ヒメシャラは、控えめに咲く花や紅葉する葉、美しい樹皮などさまざまな魅力のある樹木です。
シンボルツリーとして人気があるのはもちろん、盆栽を楽しむ方もいます。
ヒメシャラの特徴やシンボルツリーにおすすめの理由、美しい姿を観賞し続けるために必要なお手入れ方法などを見ていきましょう。
- ヒメシャラの観賞ポイント
- ヒメシャラの2種類の樹形
- 【ヒメシャラ栽培】詳しい方法と楽しみ方
ヒメシャラは控えめな白い花が魅力的
ヒメシャラはツバキによく似た白い花を咲かせる落葉樹です。
深緑の葉の中に散りばめられるように咲く花は、控えめですがとても魅力があります。
分類 | 落葉性広葉樹 |
原産地 | 日本(関東以西の本州、四国、九州) |
樹高 | 12~15メートル |
葉の特徴 | やや細長い形をしていて、10~11月に紅葉する |
開花時期 | 6~7月 |
花の特徴 | 5枚の花弁を持つ小ぶりの白い花が咲く |
緑の葉と白い花のコントラストが美しいだけでなく、ヒメシャラは樹皮も独特で味があります。

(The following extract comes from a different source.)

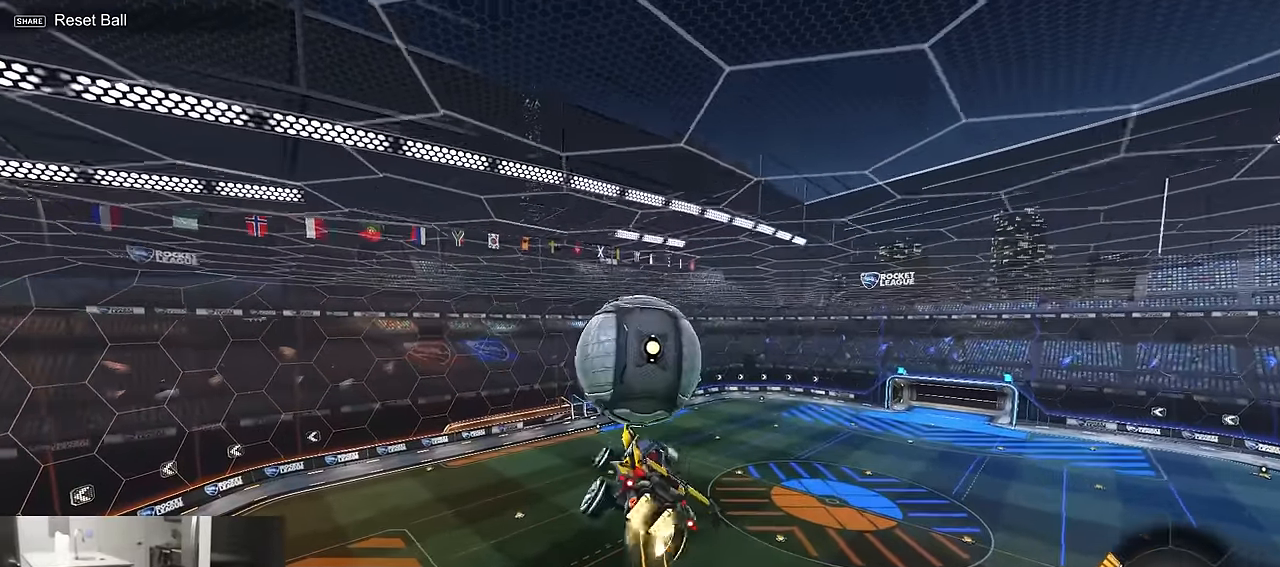
{"buttons": ["SQUARE"], "left_stick": "right", "right_stick": "center", "events": [[84, "left_stick", "down-left"], [150, "TRIANGLE", "up"], [184, "left_stick", "down-right"], [217, "R1", "up"], [350, "left_stick", "right"], [367, "R2", "up"]]}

生長していく過程で樹皮が剥がれるのですが、全体の樹皮が一斉に剥がれ落ちるわけではありません。
そのため、常に新しくて美しい樹皮が見られるだけでなく、まだら模様の幹を観賞できます。
シャラの木との違い
ヒメシャラとよく似たシャラの木は、開花時期も花の色もヒメシャラと同じです。
生長はやや早めですが樹高もあまり変わりません。
しかし、シャラの葉や花はヒメシャラよりも大きくて存在感があります。
また、特に違いがわかりやすいのは樹皮です。
ヒメシャラの樹皮が薄く控え目に剥がれるのに対して、シャラの樹皮は広い範囲で大胆に剥がれます。
ヒメシャラもシャラもシンボルツリーにおすすめの樹木ですが、間違えて購入してしまうと庭の雰囲気がガラッと変わってしまうため注意が必要です。
シンボルツリーには株立ちがおすすめ
さまざまな魅力を楽しむことができるヒメシャラですが、購入の際は樹形にも注目してください。
樹木の樹形は、単幹と株立ちの2種類に分類できます。
ヒメシャラは両方の樹形が販売されているため、造りたい庭のイメージに合わせて選択可能です。
単幹:木の根元から先端まで1本の幹で形づけられる樹形
単幹の場合は自生しているヒメシャラにより近い状態です。
シンボルツリーにもなりますが、ヒメシャラだけを目立たせるよりも、他の植物と並べてナチュラルな雰囲気の庭を造るのに向いています。
枝葉の様子がよく見えるため、剪定などで丁寧なお手入れをして樹形の美しさを際立たせましょう。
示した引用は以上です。